When Lincoln Anthony Blades is not writing for his controversial and critically acclaimed blog ThisIsYourConscience.com, he can be found contributing articles for Uptown Magazine. Lincoln wrote the hilarious and insightful book "You're Not A Victim, You're A Volunteer: How To Stop Letting Love Kick Your Ass". He is also a public speaker who has sat on panels all over North America and the Caribbean.

24 Comments

  1. lincolnanthonyblades

    07/26/2012 at 5:49 AM

    Ladies & Gentlemen, Do You Believe Wife/Husband Material Is Truly Subjective? Also, Do You Think It's Fluid Or Do You Think There Are Some People Who Simply Will NEVER Be Long-Term Potential?!

  2. petersburgh

    07/26/2012 at 6:26 AM

    CO-Sign. I wrote this http://petersburgh.wordpress.com/2012/07/24/can-a… two days ago and I strongly believe in it. I also have been involved with a woman who will be wife material as soon as she gets ready to concentrate on a relationship rather than building her business. The only way anyone will be never be long-term potential is if they choose not to be. ANYONE can change even your nani chasing friends. A conscious decision must be made and then all's well

  3. NurseJilly

    07/26/2012 at 10:28 AM

    I do think husband/ wife material is extremely subjective. I can gauge that based on what I want and need in a partner vs what my sisters/ girls are looking for in partners. Its crazy how different we all see relationships.

    I can say with certainty that I am not wife material right now. I have so much going on right now that fitting someone else into that equation would be unfair. I think in a way I overcommitted myself to so many things this summer because I was worried about being single and feeling lonely.

  4. Paul B.

    07/26/2012 at 2:27 PM

    Some things are subjective about what is husband/wife material, but some thing are pretty close to being a consensus about what's not. Having a terrible outlook of the gender you want, but seem to hate them so much is pretty much universally looked at as being not husband/wife material. Consistently making poor relationship choices in partners and not learning the lessons behind them and blaming everybody else for them is nearly universal too. Need I continue?

  5. Adonis

    07/26/2012 at 2:45 PM

    The more things change, the more things stay the same.

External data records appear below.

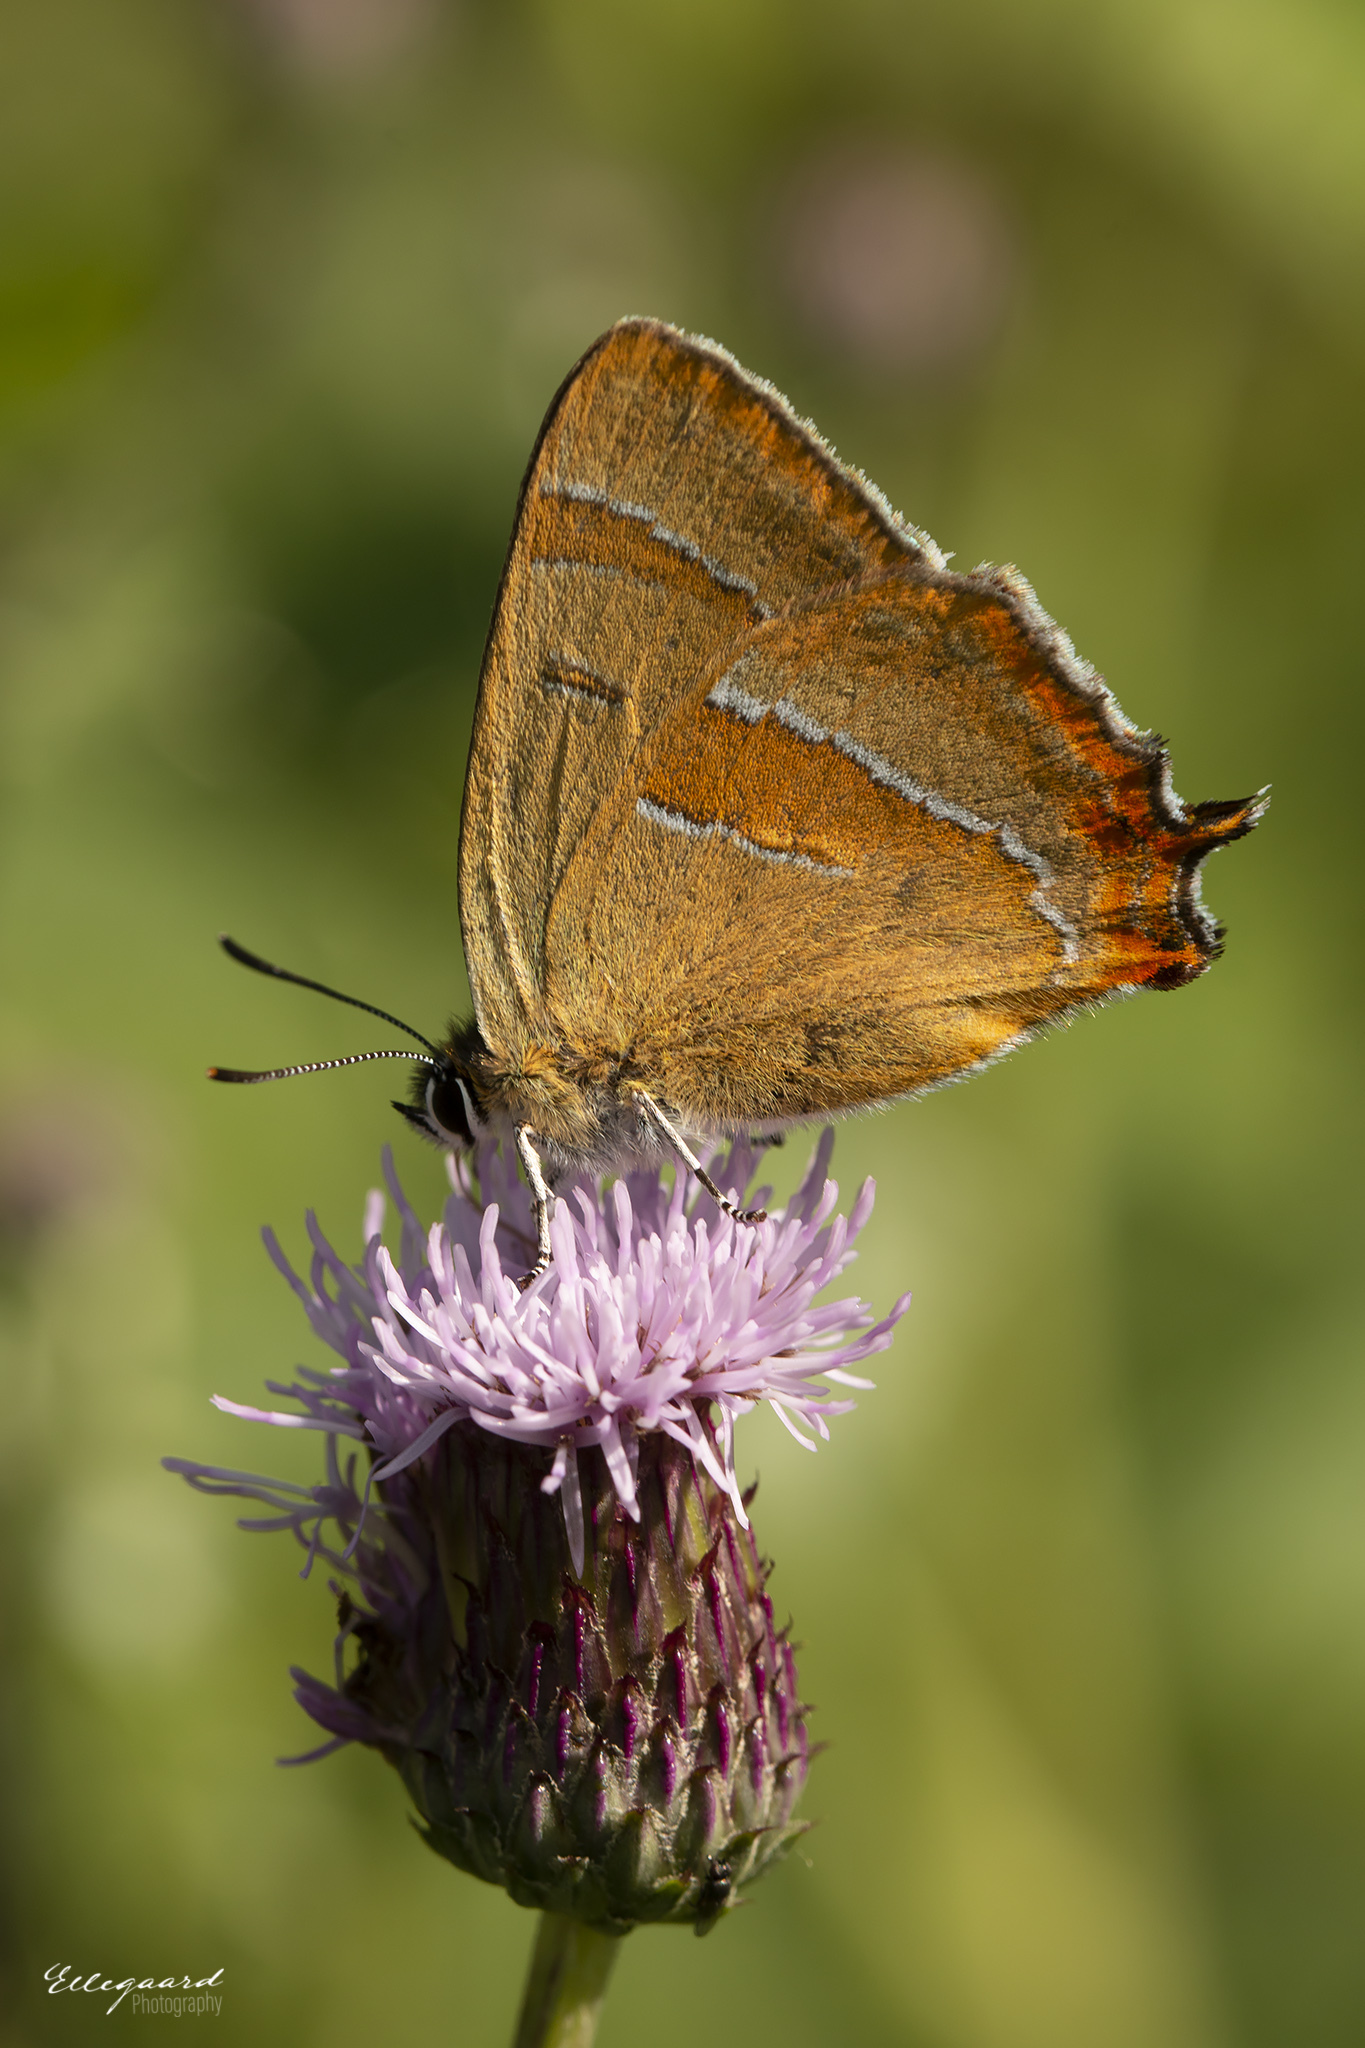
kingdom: Animalia
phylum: Arthropoda
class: Insecta
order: Lepidoptera
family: Lycaenidae
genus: Thecla
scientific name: Thecla betulae
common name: Brown hairstreak
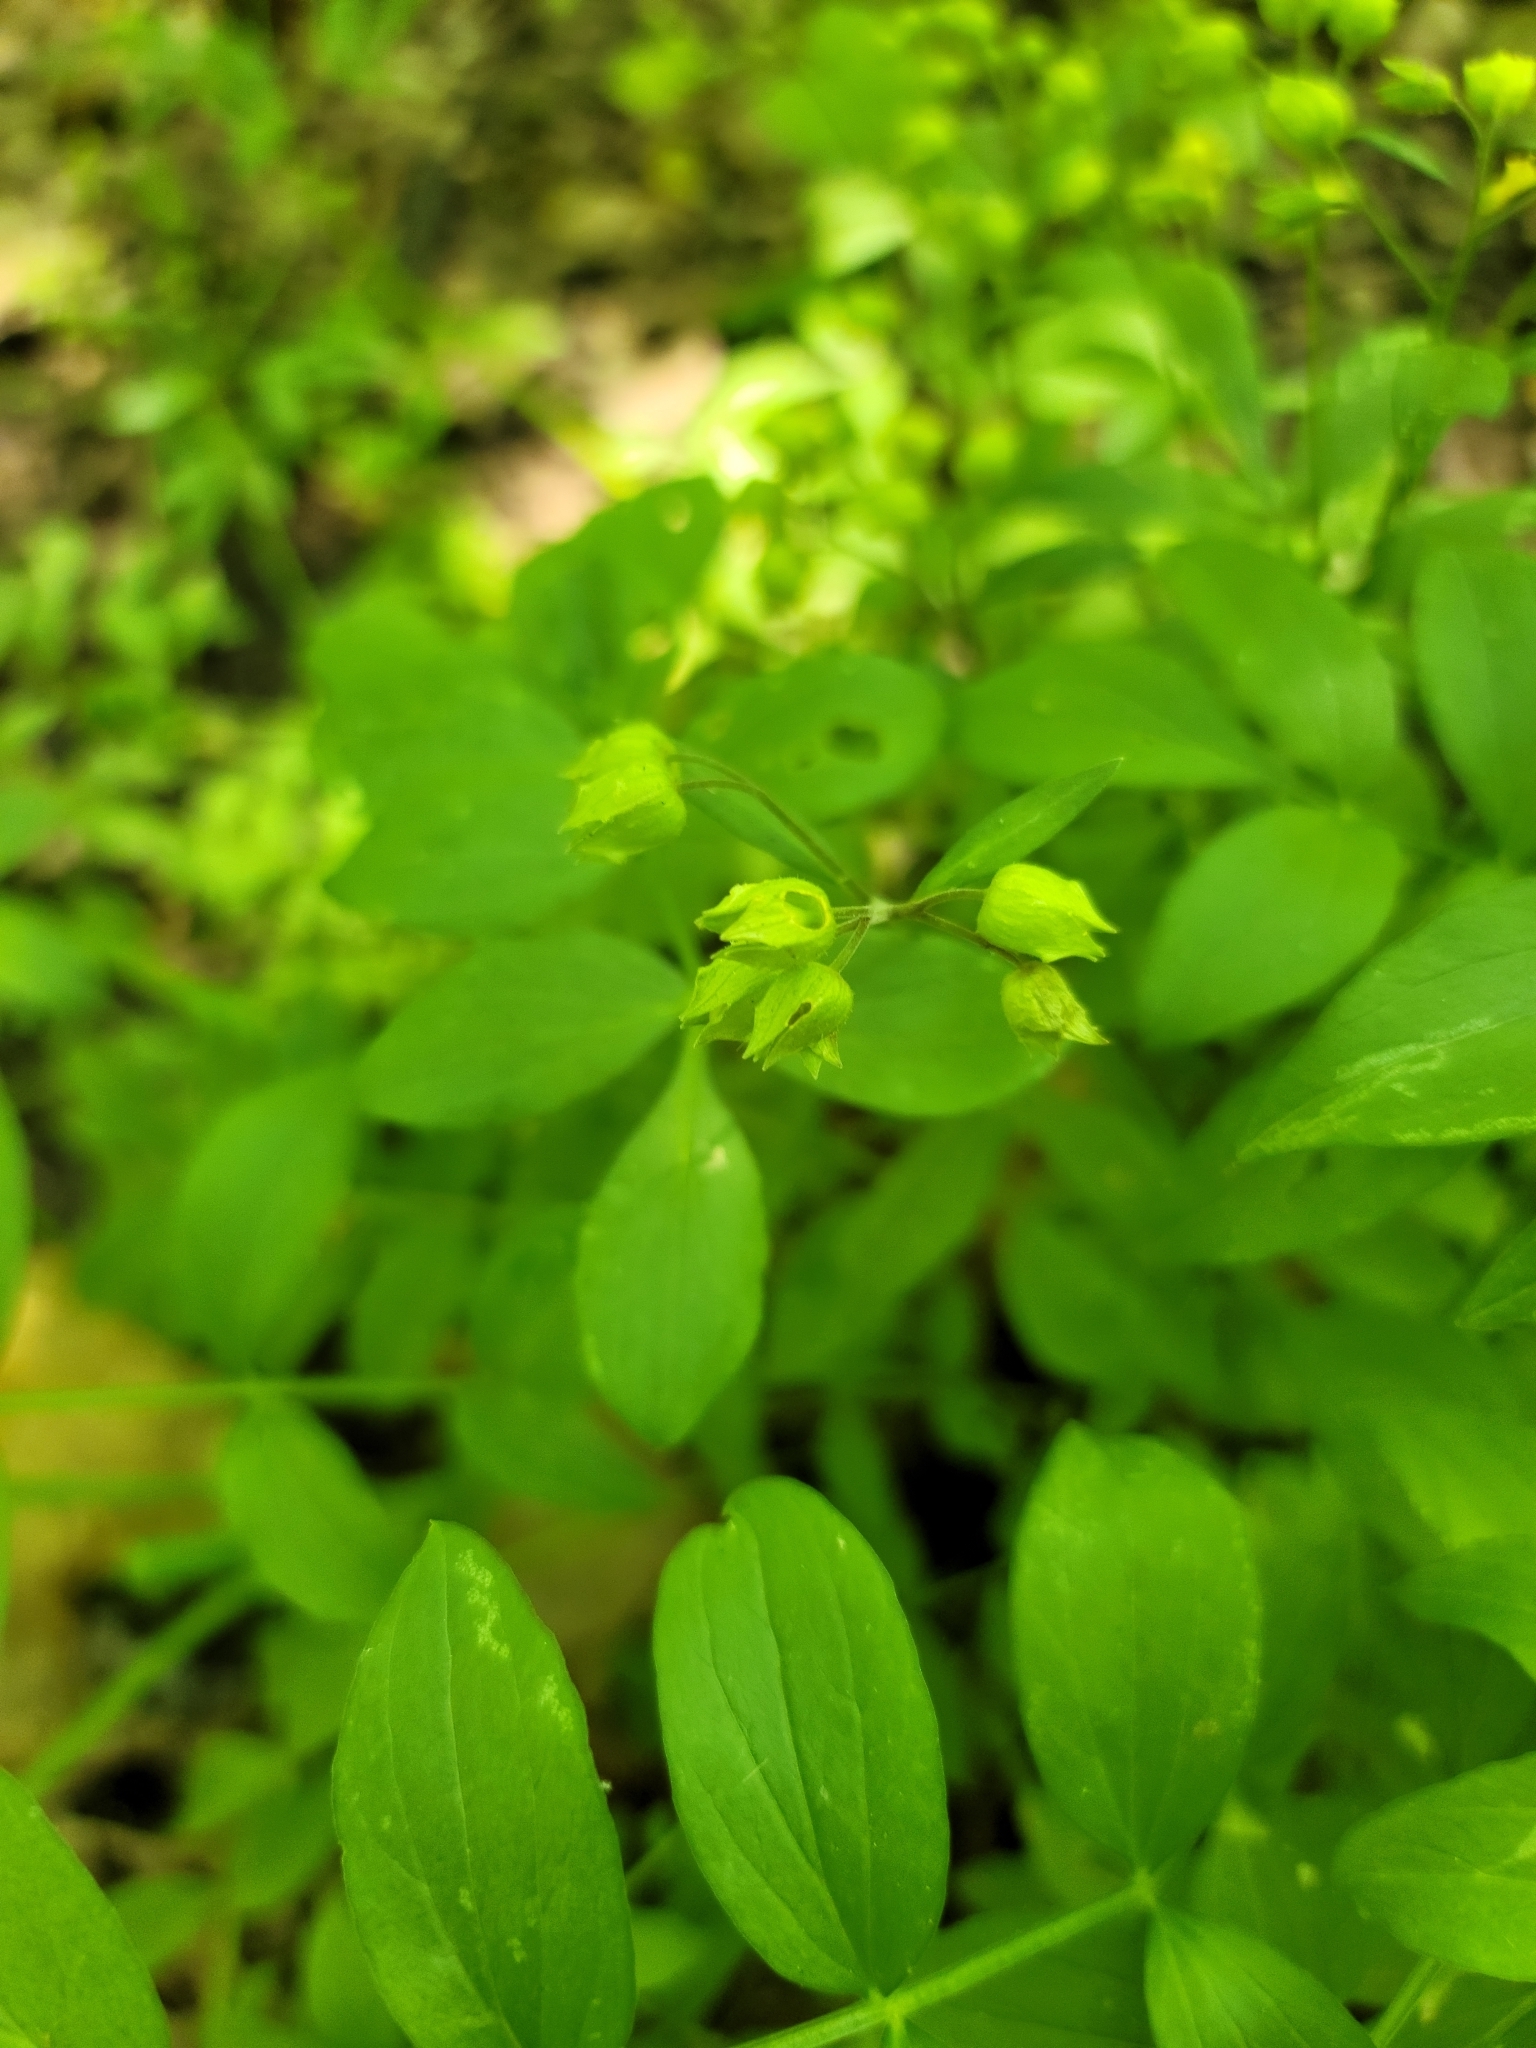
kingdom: Plantae
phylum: Tracheophyta
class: Magnoliopsida
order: Ericales
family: Polemoniaceae
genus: Polemonium
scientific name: Polemonium reptans
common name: Creeping jacob's-ladder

    Men to be marriage material, you AT BARE minimum need some RESOURCES (ie. Money, Land, access to food). Swag definitely helps.

    Women to be marriage material, you AT BARE minimum need to have YOUTH. Beauty & a Low body count definitely helps.

    Note: The best of anything will also get you a ring.

    The best sl*t, baby mamma, cougar, ugly girl, fattie will win despite their flaws

    Same with the top broke, lazy, corny, nerdy guys

  6. NurseJilly

    07/26/2012 at 3:15 PM

    "Swag definitely helps"… LMAO

  7. Aboriginal

    07/26/2012 at 9:57 PM

    Many people are getting married for all the wrong reasons, it's turned into a farce. I'm going to two weddings in the next two months (my older brother and my brother from another mother), you'd never think these two guys would get down on bended knee but there are women out there who can make a guy retire his player card, so I'd like to think marriage material may not even start from within, you can meet someone who just blows your mind and view of your life before you met her.

    On another note, I like to believe there is no such thing as marriage material to begin with, life is very mysterious, as much control people like to think they have over their own lives, something will always happen and you can't do anything about it except give in and let it run its course.